Asparagus and Artichoke Pasta Salad with Pine Nuts and Arugula

This salad is like spring in a bowl, with tender greens and fresh asparagus, it’s the perfect side dish or vegetarian lunch.

  • Serves: 4-6 servings
  • Prep Time: 10 minutes
  • Cook Time: 15 minutes


  • 1 lb. Orzo Pasta, cooked
  • 1 dozen Asparagus
  • 2 c. Arugula, washed & dried
  • 5 Artichoke Hearts, quartered
  • 1 c. Pine Nuts
  • 1/4 c. Olive Oil
  • 1/2 tsp. Lemon Juice
  • 1 tsp. Honey
  • 1 tsp.
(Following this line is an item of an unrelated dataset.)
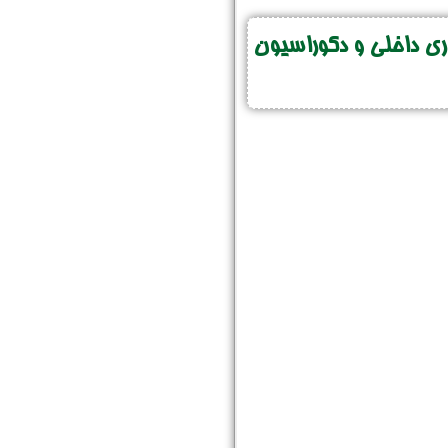
 داخلی و دکوراسیون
Dijon Mustard
  • Salt & Black Pepper


  1. In a small frying pan, toast pine nuts on medium-low heat, tossing frequently until they are golden, about 5 minutes. Remove them from the heat and set them aside to cool. Fill a wide-mouthed pot with water and heat to boiling; add two generous pinches of salt. Submerge asparagus completely and boil until tender, about 3 to 4 minutes. Remove and immediately submerge in an ice bath to stop cooking.

  2. Slice asparagus on the bias into bite-sized pieces. In a small bowl, whisk together lemon zest, lemon juice, honey, dijon, and olive oil. Add salt and pepper to taste. Combine orzo, pine nuts, artichoke hearts, arugula, and asparagus; dress with lemon vinaigrette and toss.

  3. Allow salad 15 to 20 minutes in the fridge before serving for the best flavor.